**Data for processing:**
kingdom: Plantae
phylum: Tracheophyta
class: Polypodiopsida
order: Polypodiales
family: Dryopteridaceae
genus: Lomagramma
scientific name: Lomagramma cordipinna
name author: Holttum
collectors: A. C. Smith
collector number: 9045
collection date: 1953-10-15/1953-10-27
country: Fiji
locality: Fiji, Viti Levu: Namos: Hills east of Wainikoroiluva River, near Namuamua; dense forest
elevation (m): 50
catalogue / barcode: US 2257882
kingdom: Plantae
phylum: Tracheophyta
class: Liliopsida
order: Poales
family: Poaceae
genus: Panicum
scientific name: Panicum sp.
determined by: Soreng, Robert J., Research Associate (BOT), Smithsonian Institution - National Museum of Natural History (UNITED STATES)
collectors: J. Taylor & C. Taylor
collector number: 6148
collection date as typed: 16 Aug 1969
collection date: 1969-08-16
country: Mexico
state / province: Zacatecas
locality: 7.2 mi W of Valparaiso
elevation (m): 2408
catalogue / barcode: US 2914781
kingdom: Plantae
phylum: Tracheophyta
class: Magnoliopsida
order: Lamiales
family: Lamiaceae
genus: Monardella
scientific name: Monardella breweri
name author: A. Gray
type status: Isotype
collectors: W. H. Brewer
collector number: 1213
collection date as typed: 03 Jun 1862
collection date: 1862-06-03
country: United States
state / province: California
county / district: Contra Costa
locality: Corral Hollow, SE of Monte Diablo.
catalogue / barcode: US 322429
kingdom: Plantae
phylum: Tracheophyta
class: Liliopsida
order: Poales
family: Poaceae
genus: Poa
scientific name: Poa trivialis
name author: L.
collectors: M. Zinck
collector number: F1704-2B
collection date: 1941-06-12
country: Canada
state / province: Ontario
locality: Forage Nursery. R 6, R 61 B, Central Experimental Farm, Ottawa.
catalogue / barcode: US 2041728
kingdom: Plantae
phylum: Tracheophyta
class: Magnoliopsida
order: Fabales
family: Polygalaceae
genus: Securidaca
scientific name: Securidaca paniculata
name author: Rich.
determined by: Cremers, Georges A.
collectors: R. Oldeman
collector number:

**The request:** Update the material by replacing "locality" with "location" wherever it appears and leaving everything else unchanged.

**Solution for this task:**
kingdom: Plantae
phylum: Tracheophyta
class: Polypodiopsida
order: Polypodiales
family: Dryopteridaceae
genus: Lomagramma
scientific name: Lomagramma cordipinna
name author: Holttum
collectors: A. C. Smith
collector number: 9045
collection date: 1953-10-15/1953-10-27
country: Fiji
location: Fiji, Viti Levu: Namos: Hills east of Wainikoroiluva River, near Namuamua; dense forest
elevation (m): 50
catalogue / barcode: US 2257882
kingdom: Plantae
phylum: Tracheophyta
class: Liliopsida
order: Poales
family: Poaceae
genus: Panicum
scientific name: Panicum sp.
determined by: Soreng, Robert J., Research Associate (BOT), Smithsonian Institution - National Museum of Natural History (UNITED STATES)
collectors: J. Taylor & C. Taylor
collector number: 6148
collection date as typed: 16 Aug 1969
collection date: 1969-08-16
country: Mexico
state / province: Zacatecas
location: 7.2 mi W of Valparaiso
elevation (m): 2408
catalogue / barcode: US 2914781
kingdom: Plantae
phylum: Tracheophyta
class: Magnoliopsida
order: Lamiales
family: Lamiaceae
genus: Monardella
scientific name: Monardella breweri
name author: A. Gray
type status: Isotype
collectors: W. H. Brewer
collector number: 1213
collection date as typed: 03 Jun 1862
collection date: 1862-06-03
country: United States
state / province: California
county / district: Contra Costa
location: Corral Hollow, SE of Monte Diablo.
catalogue / barcode: US 322429
kingdom: Plantae
phylum: Tracheophyta
class: Liliopsida
order: Poales
family: Poaceae
genus: Poa
scientific name: Poa trivialis
name author: L.
collectors: M. Zinck
collector number: F1704-2B
collection date: 1941-06-12
country: Canada
state / province: Ontario
location: Forage Nursery. R 6, R 61 B, Central Experimental Farm, Ottawa.
catalogue / barcode: US 2041728
kingdom: Plantae
phylum: Tracheophyta
class: Magnoliopsida
order: Fabales
family: Polygalaceae
genus: Securidaca
scientific name: Securidaca paniculata
name author: Rich.
determined by: Cremers, Georges A.
collectors: R. Oldeman
collector number:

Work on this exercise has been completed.